Full-Stack Observability with OpenTelemetry, Prometheus, and Grafana
Monitoring vs. Observability
Monitoring tells you when a system is broken. Observability tells you why it's broken.
In a distributed system, a single user request might touch 5 different microservices and 3 databases. If it's slow, where is the bottleneck? We solve this with OpenTelemetry.
Distributed Tracing
OpenTelemetry automatically injects a trace_id into HTTP headers, passing it along through every service. This allows us to visualize the entire lifecycle of a request in Grafana Jaeger.

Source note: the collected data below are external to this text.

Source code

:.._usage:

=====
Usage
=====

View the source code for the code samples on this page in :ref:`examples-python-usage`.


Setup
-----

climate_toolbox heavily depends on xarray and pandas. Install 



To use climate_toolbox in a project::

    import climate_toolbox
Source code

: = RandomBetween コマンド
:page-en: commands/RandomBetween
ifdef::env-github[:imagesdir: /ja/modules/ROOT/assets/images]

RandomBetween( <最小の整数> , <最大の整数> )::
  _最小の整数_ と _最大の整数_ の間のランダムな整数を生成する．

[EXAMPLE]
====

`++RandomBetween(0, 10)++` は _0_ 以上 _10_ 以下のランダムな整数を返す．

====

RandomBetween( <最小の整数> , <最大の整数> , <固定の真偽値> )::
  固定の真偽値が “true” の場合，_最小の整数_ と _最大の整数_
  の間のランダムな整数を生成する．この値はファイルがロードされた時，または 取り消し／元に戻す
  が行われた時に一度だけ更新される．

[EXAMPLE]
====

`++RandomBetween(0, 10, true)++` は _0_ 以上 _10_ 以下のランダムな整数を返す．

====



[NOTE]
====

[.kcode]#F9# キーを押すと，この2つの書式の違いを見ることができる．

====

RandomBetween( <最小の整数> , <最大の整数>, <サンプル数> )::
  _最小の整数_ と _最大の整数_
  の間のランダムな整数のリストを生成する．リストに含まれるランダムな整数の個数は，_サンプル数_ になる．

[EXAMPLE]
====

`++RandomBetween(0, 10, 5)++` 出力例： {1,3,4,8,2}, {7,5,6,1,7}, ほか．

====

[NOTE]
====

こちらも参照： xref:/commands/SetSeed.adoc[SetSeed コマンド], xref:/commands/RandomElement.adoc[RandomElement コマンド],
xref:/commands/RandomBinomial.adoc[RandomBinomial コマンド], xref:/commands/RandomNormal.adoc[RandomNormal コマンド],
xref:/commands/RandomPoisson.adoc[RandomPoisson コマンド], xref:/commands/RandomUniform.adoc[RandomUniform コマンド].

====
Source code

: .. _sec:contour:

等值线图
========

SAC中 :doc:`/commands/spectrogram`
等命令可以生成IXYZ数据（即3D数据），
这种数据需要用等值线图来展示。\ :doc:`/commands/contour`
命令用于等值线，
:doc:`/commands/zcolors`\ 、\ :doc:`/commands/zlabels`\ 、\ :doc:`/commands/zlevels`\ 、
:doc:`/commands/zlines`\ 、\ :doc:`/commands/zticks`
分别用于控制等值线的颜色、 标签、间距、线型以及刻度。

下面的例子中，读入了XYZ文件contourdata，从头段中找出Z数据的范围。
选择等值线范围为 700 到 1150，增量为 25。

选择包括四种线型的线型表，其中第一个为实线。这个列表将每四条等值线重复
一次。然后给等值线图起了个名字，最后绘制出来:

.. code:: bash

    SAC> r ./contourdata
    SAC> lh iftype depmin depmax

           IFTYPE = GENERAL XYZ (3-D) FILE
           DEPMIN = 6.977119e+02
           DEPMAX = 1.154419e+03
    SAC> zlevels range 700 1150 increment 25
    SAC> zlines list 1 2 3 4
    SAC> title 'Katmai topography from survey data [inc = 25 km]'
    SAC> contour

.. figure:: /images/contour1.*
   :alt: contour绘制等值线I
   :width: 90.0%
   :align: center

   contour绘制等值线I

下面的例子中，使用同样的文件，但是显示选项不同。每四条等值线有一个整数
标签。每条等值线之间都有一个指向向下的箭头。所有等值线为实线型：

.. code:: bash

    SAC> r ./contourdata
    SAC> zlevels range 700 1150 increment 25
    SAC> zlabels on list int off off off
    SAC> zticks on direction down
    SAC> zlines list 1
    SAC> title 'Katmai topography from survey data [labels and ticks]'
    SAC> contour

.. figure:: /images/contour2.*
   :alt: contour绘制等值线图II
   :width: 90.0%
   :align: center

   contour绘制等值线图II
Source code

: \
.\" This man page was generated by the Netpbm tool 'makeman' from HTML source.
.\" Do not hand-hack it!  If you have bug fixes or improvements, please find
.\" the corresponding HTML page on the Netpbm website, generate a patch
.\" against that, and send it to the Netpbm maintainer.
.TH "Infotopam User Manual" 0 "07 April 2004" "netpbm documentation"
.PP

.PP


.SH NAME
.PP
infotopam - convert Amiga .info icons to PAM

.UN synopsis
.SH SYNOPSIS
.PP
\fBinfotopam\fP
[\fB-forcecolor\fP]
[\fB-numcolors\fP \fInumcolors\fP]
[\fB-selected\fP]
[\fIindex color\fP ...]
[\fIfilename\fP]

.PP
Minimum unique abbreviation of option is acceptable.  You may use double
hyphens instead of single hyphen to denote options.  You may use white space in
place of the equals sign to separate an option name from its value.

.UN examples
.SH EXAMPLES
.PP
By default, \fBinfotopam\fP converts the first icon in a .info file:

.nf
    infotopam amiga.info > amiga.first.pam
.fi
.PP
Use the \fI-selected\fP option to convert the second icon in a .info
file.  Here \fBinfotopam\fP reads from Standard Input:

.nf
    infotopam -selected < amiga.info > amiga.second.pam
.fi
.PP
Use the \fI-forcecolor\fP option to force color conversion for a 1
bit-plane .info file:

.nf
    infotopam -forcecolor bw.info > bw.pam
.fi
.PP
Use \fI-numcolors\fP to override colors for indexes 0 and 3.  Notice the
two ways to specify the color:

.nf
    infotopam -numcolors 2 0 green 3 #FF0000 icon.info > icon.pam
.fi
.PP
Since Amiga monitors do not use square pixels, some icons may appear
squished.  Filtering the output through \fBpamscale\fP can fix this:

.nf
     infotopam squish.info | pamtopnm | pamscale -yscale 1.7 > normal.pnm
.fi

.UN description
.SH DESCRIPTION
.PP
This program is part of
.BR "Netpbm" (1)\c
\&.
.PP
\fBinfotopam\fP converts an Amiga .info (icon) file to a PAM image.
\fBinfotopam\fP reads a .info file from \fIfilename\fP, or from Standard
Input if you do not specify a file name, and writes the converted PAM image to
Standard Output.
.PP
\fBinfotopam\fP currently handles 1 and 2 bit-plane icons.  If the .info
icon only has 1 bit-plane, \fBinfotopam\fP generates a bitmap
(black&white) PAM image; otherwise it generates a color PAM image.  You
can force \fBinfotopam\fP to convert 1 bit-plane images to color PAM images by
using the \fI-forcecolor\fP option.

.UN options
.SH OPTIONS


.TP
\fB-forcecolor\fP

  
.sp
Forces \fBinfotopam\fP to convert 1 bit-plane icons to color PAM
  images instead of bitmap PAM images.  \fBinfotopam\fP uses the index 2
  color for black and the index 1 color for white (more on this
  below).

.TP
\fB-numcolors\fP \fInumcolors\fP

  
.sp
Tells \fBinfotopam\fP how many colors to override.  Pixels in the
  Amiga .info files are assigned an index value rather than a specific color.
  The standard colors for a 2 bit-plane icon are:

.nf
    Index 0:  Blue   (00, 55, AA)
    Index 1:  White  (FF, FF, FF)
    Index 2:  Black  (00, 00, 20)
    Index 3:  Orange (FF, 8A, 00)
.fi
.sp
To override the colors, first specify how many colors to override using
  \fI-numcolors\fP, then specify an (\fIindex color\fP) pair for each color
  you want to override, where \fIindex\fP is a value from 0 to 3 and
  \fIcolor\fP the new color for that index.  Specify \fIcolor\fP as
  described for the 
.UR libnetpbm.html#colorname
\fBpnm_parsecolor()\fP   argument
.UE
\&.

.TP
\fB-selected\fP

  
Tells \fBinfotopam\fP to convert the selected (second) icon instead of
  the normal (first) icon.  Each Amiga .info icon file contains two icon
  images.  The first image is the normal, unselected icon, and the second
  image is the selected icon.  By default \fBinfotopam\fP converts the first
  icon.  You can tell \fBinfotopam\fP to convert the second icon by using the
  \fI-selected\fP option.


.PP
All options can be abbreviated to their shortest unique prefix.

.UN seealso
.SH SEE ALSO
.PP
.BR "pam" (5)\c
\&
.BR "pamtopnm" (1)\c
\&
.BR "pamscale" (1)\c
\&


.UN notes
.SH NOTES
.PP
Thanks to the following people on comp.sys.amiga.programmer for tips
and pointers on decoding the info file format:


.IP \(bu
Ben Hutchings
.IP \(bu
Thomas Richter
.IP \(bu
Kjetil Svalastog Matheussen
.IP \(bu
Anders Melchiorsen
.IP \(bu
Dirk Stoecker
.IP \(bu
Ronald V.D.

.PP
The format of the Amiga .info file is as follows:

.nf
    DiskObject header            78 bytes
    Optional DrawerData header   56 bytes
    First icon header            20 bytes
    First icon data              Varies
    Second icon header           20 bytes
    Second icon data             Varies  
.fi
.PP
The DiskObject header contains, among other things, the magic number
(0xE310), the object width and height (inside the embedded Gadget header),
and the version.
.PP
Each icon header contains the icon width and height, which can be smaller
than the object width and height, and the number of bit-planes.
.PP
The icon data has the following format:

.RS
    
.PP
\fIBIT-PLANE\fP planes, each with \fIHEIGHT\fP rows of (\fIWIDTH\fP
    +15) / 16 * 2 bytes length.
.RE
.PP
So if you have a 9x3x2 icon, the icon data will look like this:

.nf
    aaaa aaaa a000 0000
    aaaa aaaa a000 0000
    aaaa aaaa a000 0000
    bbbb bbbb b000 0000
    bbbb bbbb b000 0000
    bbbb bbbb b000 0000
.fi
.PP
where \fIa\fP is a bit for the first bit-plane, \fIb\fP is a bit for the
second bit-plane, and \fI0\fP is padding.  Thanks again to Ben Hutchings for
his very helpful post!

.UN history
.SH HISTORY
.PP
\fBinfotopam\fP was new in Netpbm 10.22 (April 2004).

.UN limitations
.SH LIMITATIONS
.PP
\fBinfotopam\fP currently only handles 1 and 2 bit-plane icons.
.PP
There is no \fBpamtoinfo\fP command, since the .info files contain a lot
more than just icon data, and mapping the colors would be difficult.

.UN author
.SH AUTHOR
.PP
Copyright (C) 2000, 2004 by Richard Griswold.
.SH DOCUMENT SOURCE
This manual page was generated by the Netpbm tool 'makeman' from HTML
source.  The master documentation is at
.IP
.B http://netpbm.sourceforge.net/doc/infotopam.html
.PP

// Initializing OpenTelemetry in Node.js
import { NodeSDK } from '@opentelemetry/sdk-node';
import { OTLPTraceExporter } from '@opentelemetry/exporter-trace-otlp-http';
const sdk = new NodeSDK({
traceExporter: new OTLPTraceExporter({
url: 'http://otel-collector:4318/v1/traces',
}),
instrumentations: [getNodeAutoInstrumentations()],
});
sdk.start();
Metrics with Prometheus
Alongside traces, we export metrics (CPU usage, memory, active database connections) to Prometheus. We build Grafana dashboards that alert our engineering team if the P99 latency of an API drops below acceptable thresholds.
This stack reduces our Mean Time to Resolution (MTTR) from hours of hunting through logs, to minutes of inspecting a trace.